### TEXT PASSAGE
══════

What Is Orthorexia?

September 2, 2014

We all know that healthy eating should be part of our lifestyle, but what happens when our habits becoming obsessively unhealthy?  That’s where the term orthorexia nervosa comes in, a term that literally means “fixation on righteous eating”. People who suffer from orthorexia become fixated on food quality and purity as well as how much they eat. Eventually their diet becomes so restrictive that their obsession becomes detrimental to their health as well the relationships with those close to them.

People who have orthorexia normally start out simply wanting to eat healthier but it then turns into an extreme diet where they’ll avoid any food that has been processed and eat only untouched, whole or organic food. Sometimes this can lead to malnourishment because vital nutrients are being eliminated from the diet.

There is absolutely nothing wrong with following a healthy diet but when you feel guilt or self-loathing if you haven’t stuck to your diet, if thinking about food is taking up far too much of your time or if your diet has left you isolated and alone then there are serious concerns.

══════

### INFORMATION SUPPLIED
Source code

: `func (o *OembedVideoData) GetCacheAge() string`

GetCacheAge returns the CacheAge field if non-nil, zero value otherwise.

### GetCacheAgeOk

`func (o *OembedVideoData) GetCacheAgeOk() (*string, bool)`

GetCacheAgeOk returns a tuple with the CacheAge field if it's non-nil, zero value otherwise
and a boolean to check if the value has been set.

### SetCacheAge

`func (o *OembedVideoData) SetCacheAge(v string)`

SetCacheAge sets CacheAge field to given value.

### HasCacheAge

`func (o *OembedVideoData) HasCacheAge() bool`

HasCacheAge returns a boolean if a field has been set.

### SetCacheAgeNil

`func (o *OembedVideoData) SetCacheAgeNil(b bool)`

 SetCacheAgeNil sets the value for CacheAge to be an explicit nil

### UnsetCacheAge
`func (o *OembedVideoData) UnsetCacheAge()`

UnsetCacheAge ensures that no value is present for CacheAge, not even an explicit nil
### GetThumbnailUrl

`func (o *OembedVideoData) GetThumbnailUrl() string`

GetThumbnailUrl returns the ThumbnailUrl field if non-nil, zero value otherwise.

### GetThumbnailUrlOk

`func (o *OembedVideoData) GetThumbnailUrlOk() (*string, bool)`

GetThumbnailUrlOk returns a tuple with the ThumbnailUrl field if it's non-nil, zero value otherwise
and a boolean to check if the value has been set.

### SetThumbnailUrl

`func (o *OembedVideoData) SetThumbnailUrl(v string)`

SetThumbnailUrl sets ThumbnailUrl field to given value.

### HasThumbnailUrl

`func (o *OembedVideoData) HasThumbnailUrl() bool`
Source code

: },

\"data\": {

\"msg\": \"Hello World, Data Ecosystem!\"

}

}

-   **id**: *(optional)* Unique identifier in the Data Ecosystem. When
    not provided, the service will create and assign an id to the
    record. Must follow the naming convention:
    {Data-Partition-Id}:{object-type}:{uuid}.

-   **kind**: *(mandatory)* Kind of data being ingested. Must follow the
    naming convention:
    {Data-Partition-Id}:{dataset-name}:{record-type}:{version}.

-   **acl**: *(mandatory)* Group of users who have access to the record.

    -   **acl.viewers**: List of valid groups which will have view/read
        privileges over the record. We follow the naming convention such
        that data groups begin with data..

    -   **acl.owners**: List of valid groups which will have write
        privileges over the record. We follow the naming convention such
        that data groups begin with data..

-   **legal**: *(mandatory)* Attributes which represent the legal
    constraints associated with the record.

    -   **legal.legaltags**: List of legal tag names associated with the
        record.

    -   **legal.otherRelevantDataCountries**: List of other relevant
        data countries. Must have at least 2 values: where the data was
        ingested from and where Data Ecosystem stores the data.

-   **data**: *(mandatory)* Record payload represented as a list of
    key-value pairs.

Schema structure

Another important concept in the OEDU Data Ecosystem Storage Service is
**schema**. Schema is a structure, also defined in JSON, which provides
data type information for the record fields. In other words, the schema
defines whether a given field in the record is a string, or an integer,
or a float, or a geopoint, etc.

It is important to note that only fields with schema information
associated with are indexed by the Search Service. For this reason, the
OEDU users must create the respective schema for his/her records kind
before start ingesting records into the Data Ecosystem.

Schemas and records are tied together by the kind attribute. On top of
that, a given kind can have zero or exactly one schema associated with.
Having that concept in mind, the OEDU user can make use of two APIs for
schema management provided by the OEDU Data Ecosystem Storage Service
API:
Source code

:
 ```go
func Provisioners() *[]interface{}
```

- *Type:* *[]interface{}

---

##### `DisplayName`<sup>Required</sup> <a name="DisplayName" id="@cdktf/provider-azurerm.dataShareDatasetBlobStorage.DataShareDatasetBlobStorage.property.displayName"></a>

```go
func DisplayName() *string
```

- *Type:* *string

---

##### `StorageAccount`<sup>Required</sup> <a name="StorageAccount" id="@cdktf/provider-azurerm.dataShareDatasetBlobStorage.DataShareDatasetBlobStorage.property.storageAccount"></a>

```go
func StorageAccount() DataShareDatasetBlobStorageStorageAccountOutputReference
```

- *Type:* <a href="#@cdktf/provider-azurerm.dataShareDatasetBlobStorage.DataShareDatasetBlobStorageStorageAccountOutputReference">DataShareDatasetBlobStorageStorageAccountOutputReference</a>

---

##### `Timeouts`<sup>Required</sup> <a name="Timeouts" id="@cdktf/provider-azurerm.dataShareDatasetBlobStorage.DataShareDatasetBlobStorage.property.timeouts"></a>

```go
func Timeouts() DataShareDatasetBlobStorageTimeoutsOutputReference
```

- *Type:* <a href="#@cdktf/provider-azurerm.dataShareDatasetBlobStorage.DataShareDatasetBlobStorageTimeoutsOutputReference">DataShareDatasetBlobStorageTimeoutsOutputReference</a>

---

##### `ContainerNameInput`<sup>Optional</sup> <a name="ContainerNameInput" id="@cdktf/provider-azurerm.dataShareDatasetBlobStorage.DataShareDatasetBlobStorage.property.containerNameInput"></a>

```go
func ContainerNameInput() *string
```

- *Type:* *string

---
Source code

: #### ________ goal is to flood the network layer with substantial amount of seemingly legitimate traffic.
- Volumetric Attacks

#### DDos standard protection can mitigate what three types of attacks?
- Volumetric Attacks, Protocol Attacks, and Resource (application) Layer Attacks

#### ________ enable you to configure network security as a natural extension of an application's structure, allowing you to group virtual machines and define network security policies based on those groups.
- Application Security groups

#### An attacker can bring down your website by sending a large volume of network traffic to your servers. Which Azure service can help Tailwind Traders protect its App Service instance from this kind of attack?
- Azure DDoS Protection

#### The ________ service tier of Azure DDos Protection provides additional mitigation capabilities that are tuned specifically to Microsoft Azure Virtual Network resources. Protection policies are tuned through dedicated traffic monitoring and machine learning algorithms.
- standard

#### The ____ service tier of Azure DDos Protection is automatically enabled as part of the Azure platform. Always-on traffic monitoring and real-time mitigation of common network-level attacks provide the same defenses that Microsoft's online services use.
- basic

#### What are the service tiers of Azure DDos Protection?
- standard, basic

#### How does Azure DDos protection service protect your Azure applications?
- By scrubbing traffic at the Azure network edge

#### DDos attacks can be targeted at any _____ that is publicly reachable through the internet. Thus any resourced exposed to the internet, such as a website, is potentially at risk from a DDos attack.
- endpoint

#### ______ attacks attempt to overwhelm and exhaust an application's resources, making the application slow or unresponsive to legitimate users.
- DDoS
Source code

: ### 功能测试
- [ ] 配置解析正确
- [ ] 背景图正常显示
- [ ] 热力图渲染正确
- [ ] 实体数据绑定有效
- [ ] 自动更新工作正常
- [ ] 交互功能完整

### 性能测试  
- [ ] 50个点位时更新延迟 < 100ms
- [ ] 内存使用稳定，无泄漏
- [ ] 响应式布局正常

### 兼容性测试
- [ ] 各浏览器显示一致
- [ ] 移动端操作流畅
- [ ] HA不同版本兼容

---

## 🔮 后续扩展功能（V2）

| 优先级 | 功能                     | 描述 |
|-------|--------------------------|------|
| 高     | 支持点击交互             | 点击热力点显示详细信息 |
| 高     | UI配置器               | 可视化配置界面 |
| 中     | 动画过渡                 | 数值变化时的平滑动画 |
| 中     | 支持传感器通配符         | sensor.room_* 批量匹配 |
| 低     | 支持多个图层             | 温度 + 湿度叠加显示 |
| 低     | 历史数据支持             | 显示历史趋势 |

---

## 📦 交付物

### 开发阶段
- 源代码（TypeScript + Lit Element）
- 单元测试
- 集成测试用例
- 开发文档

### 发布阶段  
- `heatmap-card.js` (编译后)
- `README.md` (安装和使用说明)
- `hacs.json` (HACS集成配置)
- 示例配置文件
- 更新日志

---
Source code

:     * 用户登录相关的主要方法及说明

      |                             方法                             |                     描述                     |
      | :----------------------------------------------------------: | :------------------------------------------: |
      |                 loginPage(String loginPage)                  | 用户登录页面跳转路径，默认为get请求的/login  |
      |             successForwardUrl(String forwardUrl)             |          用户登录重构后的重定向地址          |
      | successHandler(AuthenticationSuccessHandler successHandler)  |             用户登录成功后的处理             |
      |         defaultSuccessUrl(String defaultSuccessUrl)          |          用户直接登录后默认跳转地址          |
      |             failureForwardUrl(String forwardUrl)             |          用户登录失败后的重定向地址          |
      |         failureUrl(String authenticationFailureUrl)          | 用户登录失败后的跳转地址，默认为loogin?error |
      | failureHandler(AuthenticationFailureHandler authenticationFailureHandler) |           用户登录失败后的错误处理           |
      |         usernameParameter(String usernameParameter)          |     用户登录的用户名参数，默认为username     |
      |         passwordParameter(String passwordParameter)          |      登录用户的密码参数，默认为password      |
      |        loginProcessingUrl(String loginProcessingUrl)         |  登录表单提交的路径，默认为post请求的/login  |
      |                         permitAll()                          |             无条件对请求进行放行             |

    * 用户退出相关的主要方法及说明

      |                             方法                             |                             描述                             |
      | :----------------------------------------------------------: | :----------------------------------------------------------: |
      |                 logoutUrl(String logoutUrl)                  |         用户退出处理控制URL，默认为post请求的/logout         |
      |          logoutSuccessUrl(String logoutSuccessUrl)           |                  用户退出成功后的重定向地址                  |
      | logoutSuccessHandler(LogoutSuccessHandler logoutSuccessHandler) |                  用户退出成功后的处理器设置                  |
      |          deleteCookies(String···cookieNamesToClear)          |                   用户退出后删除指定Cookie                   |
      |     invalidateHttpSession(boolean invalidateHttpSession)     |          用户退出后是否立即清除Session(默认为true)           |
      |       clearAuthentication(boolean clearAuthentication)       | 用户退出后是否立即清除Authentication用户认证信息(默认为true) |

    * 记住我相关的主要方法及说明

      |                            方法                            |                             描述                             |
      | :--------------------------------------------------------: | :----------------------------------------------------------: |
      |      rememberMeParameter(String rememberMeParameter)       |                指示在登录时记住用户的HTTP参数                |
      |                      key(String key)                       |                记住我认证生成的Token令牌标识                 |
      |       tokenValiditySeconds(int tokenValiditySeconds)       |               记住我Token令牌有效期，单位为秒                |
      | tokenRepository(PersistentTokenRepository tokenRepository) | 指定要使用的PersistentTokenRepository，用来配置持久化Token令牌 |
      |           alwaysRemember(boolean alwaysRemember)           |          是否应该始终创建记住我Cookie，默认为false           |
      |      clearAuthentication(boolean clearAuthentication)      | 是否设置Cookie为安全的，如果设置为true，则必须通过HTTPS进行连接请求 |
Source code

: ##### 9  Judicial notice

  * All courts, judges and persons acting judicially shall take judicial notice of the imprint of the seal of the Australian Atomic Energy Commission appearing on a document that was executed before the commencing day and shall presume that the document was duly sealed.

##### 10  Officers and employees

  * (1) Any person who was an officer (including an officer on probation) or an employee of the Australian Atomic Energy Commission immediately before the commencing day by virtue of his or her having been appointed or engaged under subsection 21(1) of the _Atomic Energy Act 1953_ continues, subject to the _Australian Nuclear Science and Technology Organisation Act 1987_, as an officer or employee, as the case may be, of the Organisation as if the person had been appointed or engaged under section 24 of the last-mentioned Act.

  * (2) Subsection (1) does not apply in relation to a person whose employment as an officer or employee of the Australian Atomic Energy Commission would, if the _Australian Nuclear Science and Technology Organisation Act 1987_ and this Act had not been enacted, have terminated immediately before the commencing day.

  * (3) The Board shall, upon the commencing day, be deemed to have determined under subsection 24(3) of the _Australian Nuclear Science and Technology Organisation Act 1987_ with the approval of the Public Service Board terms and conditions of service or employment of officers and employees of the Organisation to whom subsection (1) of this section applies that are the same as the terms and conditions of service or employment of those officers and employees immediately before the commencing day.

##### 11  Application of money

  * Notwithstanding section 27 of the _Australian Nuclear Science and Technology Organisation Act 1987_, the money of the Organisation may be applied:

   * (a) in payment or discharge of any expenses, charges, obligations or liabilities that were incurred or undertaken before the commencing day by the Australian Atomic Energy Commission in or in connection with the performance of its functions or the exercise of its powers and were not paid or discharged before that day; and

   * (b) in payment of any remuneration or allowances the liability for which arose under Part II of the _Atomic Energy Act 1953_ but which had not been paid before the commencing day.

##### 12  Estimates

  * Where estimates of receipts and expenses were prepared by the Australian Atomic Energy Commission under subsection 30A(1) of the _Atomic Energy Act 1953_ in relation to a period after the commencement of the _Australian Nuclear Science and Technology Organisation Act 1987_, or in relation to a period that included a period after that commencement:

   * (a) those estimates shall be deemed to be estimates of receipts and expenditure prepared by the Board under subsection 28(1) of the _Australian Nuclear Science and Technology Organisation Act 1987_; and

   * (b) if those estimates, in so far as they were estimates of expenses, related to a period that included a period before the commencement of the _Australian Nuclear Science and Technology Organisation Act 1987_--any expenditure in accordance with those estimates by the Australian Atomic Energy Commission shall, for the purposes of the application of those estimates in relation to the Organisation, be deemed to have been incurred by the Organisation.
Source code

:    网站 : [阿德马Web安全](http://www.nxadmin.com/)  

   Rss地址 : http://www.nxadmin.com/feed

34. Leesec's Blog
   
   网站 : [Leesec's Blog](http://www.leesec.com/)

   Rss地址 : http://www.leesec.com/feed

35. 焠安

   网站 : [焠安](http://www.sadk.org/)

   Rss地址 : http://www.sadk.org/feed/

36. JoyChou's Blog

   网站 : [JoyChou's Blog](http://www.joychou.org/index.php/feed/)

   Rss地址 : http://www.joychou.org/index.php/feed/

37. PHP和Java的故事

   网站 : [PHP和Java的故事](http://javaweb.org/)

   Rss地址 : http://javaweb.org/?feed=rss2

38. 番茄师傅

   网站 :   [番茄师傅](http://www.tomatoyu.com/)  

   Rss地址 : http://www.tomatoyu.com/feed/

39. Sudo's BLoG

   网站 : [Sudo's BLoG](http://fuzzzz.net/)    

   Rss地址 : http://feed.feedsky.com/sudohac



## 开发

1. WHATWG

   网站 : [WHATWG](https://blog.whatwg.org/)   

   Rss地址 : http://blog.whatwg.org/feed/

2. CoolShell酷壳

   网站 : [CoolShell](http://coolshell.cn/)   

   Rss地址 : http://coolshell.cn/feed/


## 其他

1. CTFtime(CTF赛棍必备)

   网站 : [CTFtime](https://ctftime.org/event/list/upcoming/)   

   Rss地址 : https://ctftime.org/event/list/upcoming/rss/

══════

### LIST OF TASKS
1 - Please restate word for word the part of the article on orthorexia starting with "We all know" and going on through "from the diet.".
2 - Sum up the article on orthorexia in two sentences.
The listing has no connection to the article on orthorexia.

### OUTPUTS IN ORDER
1 -
We all know that healthy eating should be part of our lifestyle, but what happens when our habits becoming obsessively unhealthy?  That’s where the term orthorexia nervosa comes in, a term that literally means “fixation on righteous eating”. People who suffer from orthorexia become fixated on food quality and purity as well as how much they eat. Eventually their diet becomes so restrictive that their obsession becomes detrimental to their health as well the relationships with those close to them.

People who have orthorexia normally start out simply wanting to eat healthier but it then turns into an extreme diet where they’ll avoid any food that has been processed and eat only untouched, whole or organic food. Sometimes this can lead to malnourishment because vital nutrients are being eliminated from the diet.

2 - Orthorexia nervosa, a term meaning "fixation on righteous eating," describes people who become fixated on food quality, purity and quantity until their restrictive diet harms their health and their relationships. It usually starts as a wish to eat healthier and turns into an extreme diet of only untouched, whole or organic food that can lead to malnourishment, and guilt over lapses, too much time spent thinking about food, or isolation are signs of serious concern.